Posted by Ben on September 10, 02 at 15:27:29:
In Reply to: Performance Coatings - links to sources posted by PeteL on September 10, 02 at 14:35:51:
Thanks! Good looking stuff and will file for future reference.
Stuff I'm looking for is dry lubrication. VERY low co-efficient of friction with very wide environmental ranges (heat, psi, rpm, moisture, acid, etc). It will help in one of my designes being noodled. Tungsten Disulfide and Molybdenium Disulfide both has similar coefficient of friction number of 0.03 using the inclined method (forget exactly how that test is done, but it's draging a piece of certain size/roughness over another similar surface that is at an incline..the force needed to pull it up is the "number" and don't remember the scale for that number).
As usual, invented by NASA/Mil/racing/etc.

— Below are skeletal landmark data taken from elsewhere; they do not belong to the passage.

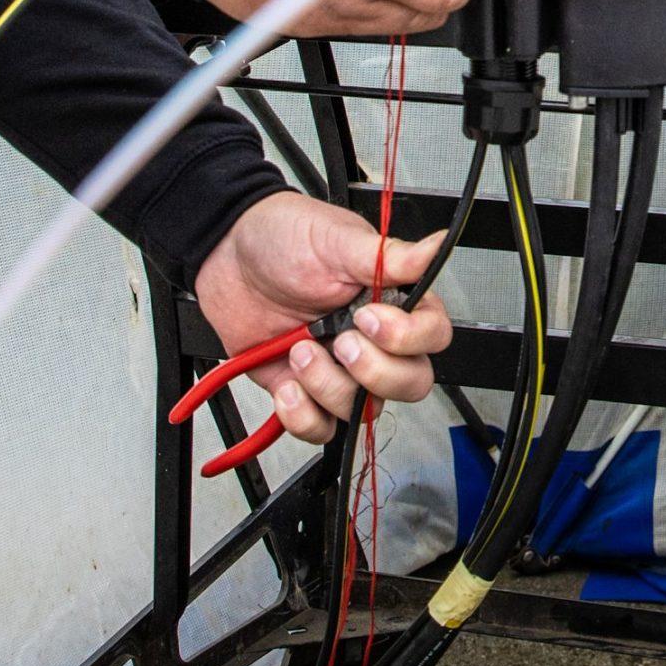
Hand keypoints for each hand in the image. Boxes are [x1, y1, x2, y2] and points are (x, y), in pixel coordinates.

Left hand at [192, 192, 454, 446]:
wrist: (227, 254)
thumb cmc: (284, 238)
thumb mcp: (337, 241)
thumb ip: (390, 256)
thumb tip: (437, 245)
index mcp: (392, 301)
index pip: (432, 336)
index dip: (409, 338)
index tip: (369, 317)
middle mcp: (374, 341)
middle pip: (410, 383)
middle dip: (376, 373)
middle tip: (341, 343)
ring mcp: (340, 370)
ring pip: (363, 410)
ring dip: (328, 386)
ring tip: (298, 351)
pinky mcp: (305, 390)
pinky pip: (321, 427)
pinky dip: (303, 416)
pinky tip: (286, 385)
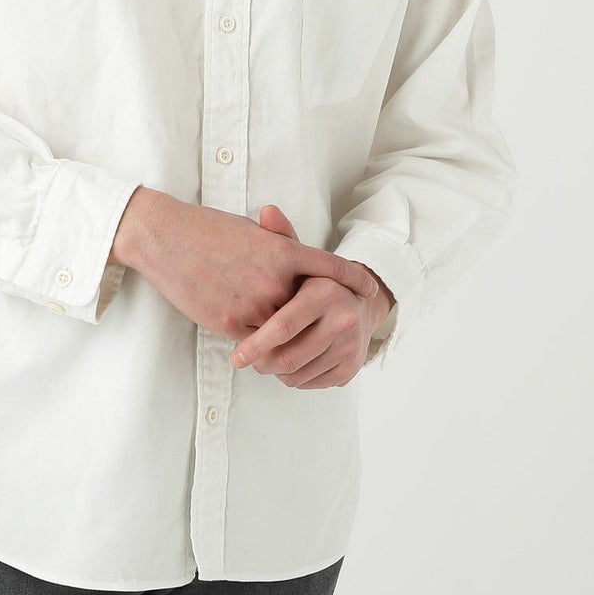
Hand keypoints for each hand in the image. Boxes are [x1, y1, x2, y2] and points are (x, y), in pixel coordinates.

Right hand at [117, 187, 377, 345]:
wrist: (165, 237)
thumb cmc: (206, 228)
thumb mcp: (249, 229)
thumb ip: (277, 245)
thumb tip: (296, 256)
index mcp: (281, 250)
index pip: (331, 268)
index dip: (354, 280)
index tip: (370, 289)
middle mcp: (274, 280)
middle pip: (309, 308)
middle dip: (315, 316)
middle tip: (329, 324)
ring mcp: (253, 304)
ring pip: (284, 332)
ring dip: (288, 339)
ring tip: (294, 344)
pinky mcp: (230, 323)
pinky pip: (257, 344)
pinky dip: (262, 346)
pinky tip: (261, 348)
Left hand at [228, 205, 391, 388]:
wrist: (358, 305)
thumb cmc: (312, 280)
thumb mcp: (296, 257)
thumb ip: (280, 237)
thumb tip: (267, 210)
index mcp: (326, 294)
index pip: (283, 327)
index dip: (255, 344)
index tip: (235, 355)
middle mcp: (343, 322)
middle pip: (288, 357)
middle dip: (261, 362)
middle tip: (244, 359)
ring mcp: (349, 348)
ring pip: (296, 374)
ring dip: (273, 371)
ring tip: (261, 358)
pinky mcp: (349, 371)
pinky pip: (308, 384)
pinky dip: (291, 378)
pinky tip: (283, 364)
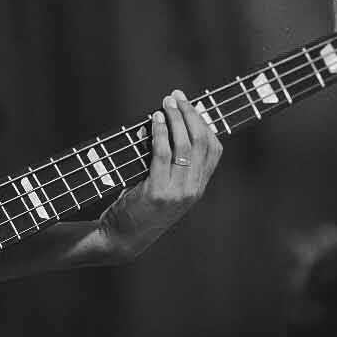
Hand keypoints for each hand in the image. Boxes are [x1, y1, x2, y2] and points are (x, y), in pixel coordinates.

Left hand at [97, 89, 221, 260]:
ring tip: (166, 103)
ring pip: (186, 146)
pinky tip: (155, 120)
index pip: (214, 149)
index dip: (204, 123)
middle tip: (176, 97)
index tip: (190, 105)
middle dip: (190, 114)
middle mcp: (192, 190)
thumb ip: (171, 165)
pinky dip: (161, 133)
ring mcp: (177, 192)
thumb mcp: (164, 188)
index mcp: (197, 188)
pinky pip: (163, 154)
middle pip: (202, 143)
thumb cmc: (139, 210)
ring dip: (176, 119)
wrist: (121, 239)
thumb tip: (164, 124)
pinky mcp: (158, 192)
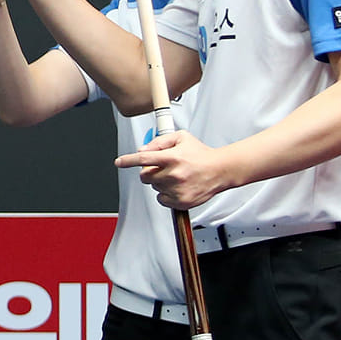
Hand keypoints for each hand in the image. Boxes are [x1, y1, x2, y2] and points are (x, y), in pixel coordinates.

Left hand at [115, 131, 234, 208]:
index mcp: (173, 157)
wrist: (221, 170)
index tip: (119, 162)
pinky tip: (177, 186)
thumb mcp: (181, 138)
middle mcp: (174, 174)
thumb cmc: (201, 154)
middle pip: (145, 176)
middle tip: (161, 168)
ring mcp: (177, 189)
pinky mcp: (181, 201)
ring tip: (175, 176)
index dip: (128, 160)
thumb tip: (143, 149)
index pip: (144, 159)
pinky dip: (165, 194)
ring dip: (159, 182)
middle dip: (148, 171)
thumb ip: (160, 141)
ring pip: (154, 187)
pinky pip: (162, 200)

The racing part is where it gets into everyday stuff, like our vehicles.
Actually spec'ed out the tunsgten disulfide for the 48 inch dia disc brake designed for windmills and large robots. It was a 96 rpm for the windmills and 1800 rpm for the robots. The caliper slide bolts would "stick" some times because of the environment (windmill: high dessert, heat/cold, snow/sand. robots: steel mills, dock side, just about any manufacturing site, etc). Any grease or oil would glue itself together when the sand or metal flakes got in there. Ended up using that stuff on lots of things, as it was very affordable in production quantities. Cold process, so didn't mess up any heat treatments, nor finish (only 1-2 microns thick). The mechanical engineer working for me had worked at NASA and told me they invented this cool dry lub for the Mercury mission...
PS...Slick50 is pretty good stuff when applied correctly. Bad stuff when used in an internal combustion engine.